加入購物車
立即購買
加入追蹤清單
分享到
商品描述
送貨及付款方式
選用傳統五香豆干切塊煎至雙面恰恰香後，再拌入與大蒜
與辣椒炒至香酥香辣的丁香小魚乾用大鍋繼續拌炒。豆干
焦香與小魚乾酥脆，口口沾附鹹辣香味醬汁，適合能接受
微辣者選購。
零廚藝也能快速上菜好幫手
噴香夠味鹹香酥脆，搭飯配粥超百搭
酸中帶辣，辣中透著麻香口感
---
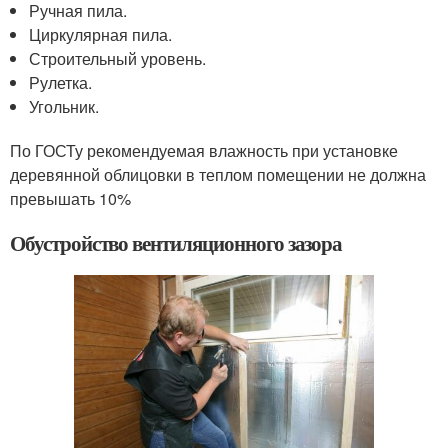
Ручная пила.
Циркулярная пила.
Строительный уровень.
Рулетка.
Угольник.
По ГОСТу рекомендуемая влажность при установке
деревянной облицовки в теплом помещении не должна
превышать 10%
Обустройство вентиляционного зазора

> [Task to carry out]: When the line with "Циркулярная пила." is reached in the data above, begin copying, and stop after the line with "Обустройство вентиляционного зазора"; copy each line exactly, both ends included.

> [Result]:
Циркулярная пила.
Строительный уровень.
Рулетка.
Угольник.
По ГОСТу рекомендуемая влажность при установке
деревянной облицовки в теплом помещении не должна
превышать 10%
Обустройство вентиляционного зазора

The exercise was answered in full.